Cet obscur objet du désir
Réalisé en 1977, Cet obscur objet du désir est le dernier film de Luis Bunuel, cinéaste majeur à qui l’on doit une poignée de chefs‑d’œuvre, parmi lesquels L’âge d’or, Los Olvidados, Belle de jour ou encore Le charme discret de la bourgeoisie.
Cet obscur objet du désir, avec La femme et le pantin de Joseph von Sternberg (avec Marlene Dietrich), est la plus célèbre des quatre adaptations du roman éponyme de Pierre Louys. Rappelons l’histoire, qui tient d’ailleurs du concept : un homme d’âge mûr (interprété par Fernando Rey) désire une jeune femme, sa servante, qui ne cesse de se dérober. À chaque fois que l’occasion se présente de posséder enfin son corps, un obstacle ou un événement imprévu l’en empêche.

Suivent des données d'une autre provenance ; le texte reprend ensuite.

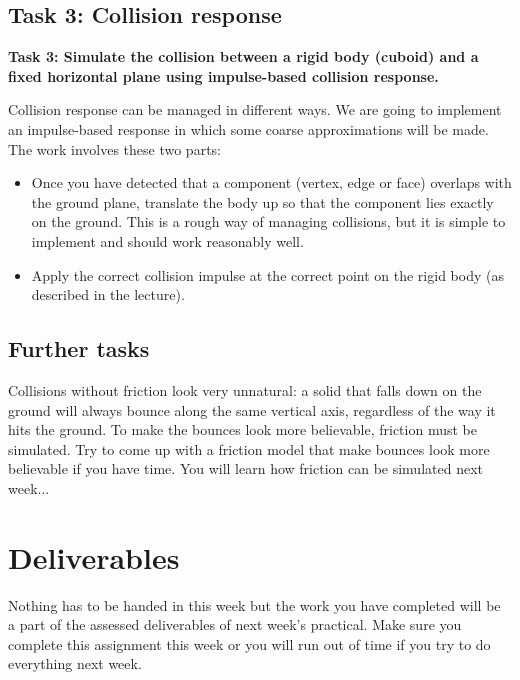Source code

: \documentclass[12pt]{article}
\begin{document}
\subsection*{Task 3: Collision response}

\textbf{Task 3: Simulate the collision between a rigid body (cuboid) and a fixed horizontal plane using impulse-based collision response.}

Collision response can be managed in different ways. We are going to implement an impulse-based response in which some coarse approximations will be made. The work involves these two parts:

\begin{itemize}
\item Once you have detected that a component (vertex, edge or face) overlaps with the ground plane, translate the body up so that the component lies exactly on the ground. This is a rough way of managing collisions, but it is simple to implement and should work reasonably well.
\item Apply the correct collision impulse at the correct point on the rigid body (as described in the lecture).
\end{itemize}

\subsection{Further tasks}

Collisions without friction look very unnatural: a solid that falls down on the ground will always bounce along the same vertical axis, regardless of the way it hits the ground. To make the bounces look more believable, friction must be simulated. Try to come up with a friction model that make bounces look more believable if you have time. You will learn how friction can be simulated next week... 

\section*{Deliverables}

Nothing has to be handed in this week but the work you have completed will be a part of the assessed deliverables of next week’s practical. Make sure you complete this assignment this week or you will run out of time if you try to do everything next week.
\end{document}
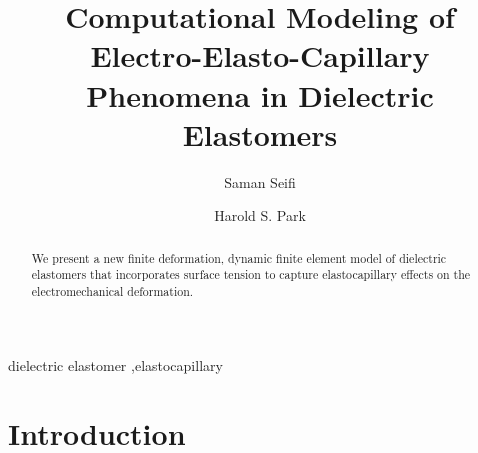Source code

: \documentclass[final,authoryear,3p,times,twocolumn]{elsarticle}
\begin{document}
\begin{frontmatter}



\title{Computational Modeling of Electro-Elasto-Capillary Phenomena in Dielectric Elastomers}


\author[ss]{Saman Seifi}
\address[ss]{Department of Mechanical Engineering, Boston University, Boston, MA 02215}
\author[hsp]{Harold S. Park}
\address[hsp]{Department of Mechanical Engineering, Boston University, Boston, MA 02215}

\begin{abstract}

We present a new finite deformation, dynamic finite element model of dielectric elastomers that incorporates surface tension to capture elastocapillary effects on the electromechanical deformation.  

\end{abstract}

\begin{keyword}
dielectric elastomer \sep elastocapillary

\end{keyword} 

\end{frontmatter}


\section{Introduction} 
\end{document}
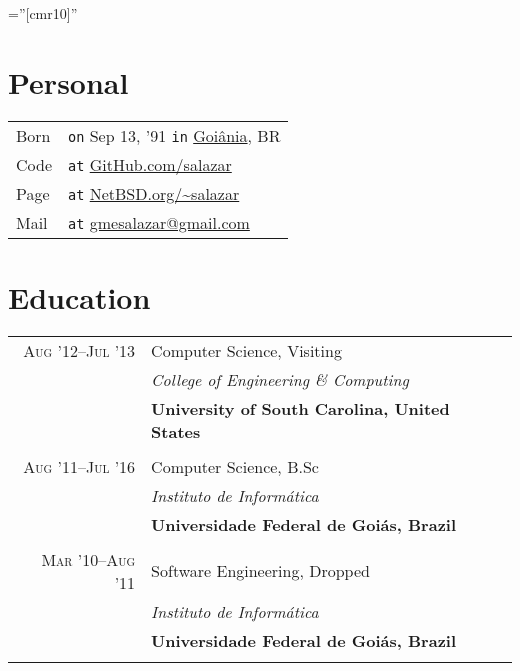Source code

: \documentclass[a4paper,10pt]{article}
\begin{document}
\font\fb=''[cmr10]''

\par{\bigskip\par\vspace{8ex}}

\section{Personal}
\begin{tabular}{l@{\hskip 0.2cm}l}
  Born & \texttt{on} Sep 13, '91 \texttt{in}
                     \href{https://en.wikipedia.org/wiki/Goiania}{Goiânia}, BR \\
  Code & \texttt{at} \href{https://www.github.com/salazar/}
                          {GitHub.com/salazar} \\
  Page & \texttt{at} \href{https://www.netbsd.org/~salazar}
                          {NetBSD.org/\textasciitilde salazar} \\
  Mail & \texttt{at} \href{mailto:gmesalazar@gmail.com}
                          {gmesalazar@gmail.com}
\end{tabular}

\section{Education}
\begin{tabular}{r|p{11cm}}

  \textsc{Aug '12--Jul '13} & Computer Science, Visiting\\ &
  \emph{College of Engineering \& Computing}\\ &
  \textbf{University of South Carolina, United States}
  \\\multicolumn{2}{c}{} \\

  \textsc{Aug '11--Jul '16} & Computer Science, B.Sc\\ &
  \emph{Instituto de Informática}\\ &
  \textbf{Universidade Federal de Goiás, Brazil}
  \\\multicolumn{2}{c}{} \\

  \textsc{Mar '10--Aug '11} & Software Engineering, Dropped \\ &
  \emph{Instituto de Informática}\\ &
  \textbf{Universidade Federal de Goiás, Brazil}
  \\\multicolumn{2}{c}{}

\end{tabular}
\end{document}
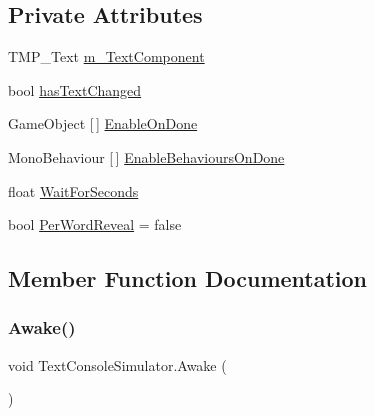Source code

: \subsection*{Private Attributes}
\begin{DoxyCompactItemize}
\item 
T\+M\+P\+\_\+\+Text \mbox{\hyperlink{class_text_console_simulator_a9476154b492624b397edc6bc485a87d2}{m\+\_\+\+Text\+Component}}
\item 
bool \mbox{\hyperlink{class_text_console_simulator_a6f07f0cdd32558344f8897fa322f9458}{has\+Text\+Changed}}
\item 
Game\+Object \mbox{[}$\,$\mbox{]} \mbox{\hyperlink{class_text_console_simulator_acb70fff73a84c2644f09acacd52a1d95}{Enable\+On\+Done}}
\item 
Mono\+Behaviour \mbox{[}$\,$\mbox{]} \mbox{\hyperlink{class_text_console_simulator_a3ac15161fc7820a923b0ca7c11b0d549}{Enable\+Behaviours\+On\+Done}}
\item 
float \mbox{\hyperlink{class_text_console_simulator_ac13624a34ec39672645dbf9a090e8e4d}{Wait\+For\+Seconds}}
\item 
bool \mbox{\hyperlink{class_text_console_simulator_a9987d72c0306d133dd93df659ba654bf}{Per\+Word\+Reveal}} = false
\end{DoxyCompactItemize}


\subsection{Member Function Documentation}
\mbox{\label{class_text_console_simulator_aa4d09e387a08d3301c3997762bd9536d}} 
\subsubsection{\texorpdfstring{Awake()}{Awake()}}
{\footnotesize\ttfamily void Text\+Console\+Simulator.\+Awake (\begin{DoxyParamCaption}{ }\end{DoxyParamCaption})\hspace{0.3cm}{\ttfamily [private]}}

\mbox{\label{class_text_console_simulator_a00f1a84f3b64fdc61d2b5dc4ec22b8b5}}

Métaphore de l’impossible possession du corps de la femme par l’homme, Cet obscur objet du désir baigne dans un climat d’onirisme et d’insécurité constante (le film s’ouvre et se clôt par un attentat), et surtout, repose sur une originalité aussi étrange que prodigieuse : Bunuel eut en effet l’idée de faire interpréter le rôle de la jeune femme, Conchita, par deux actrices différentes, Carole Bouquet et Angelina Molina, manière d’exprimer à merveille le trouble de ce bourgeois vieillissant (mais aussi du spectateur) et l’impossible fixation du désir masculin.
Le film se clôt enfin par une image énigmatique mais célèbre ‑dans une vitrine, une femme recoud un vêtement en dentelle taché de sang‑ que les Bunueliens ont rapproché du fameux plan de l’œil déchiré par un rasoir au début d’Un chien andalou, son premier film.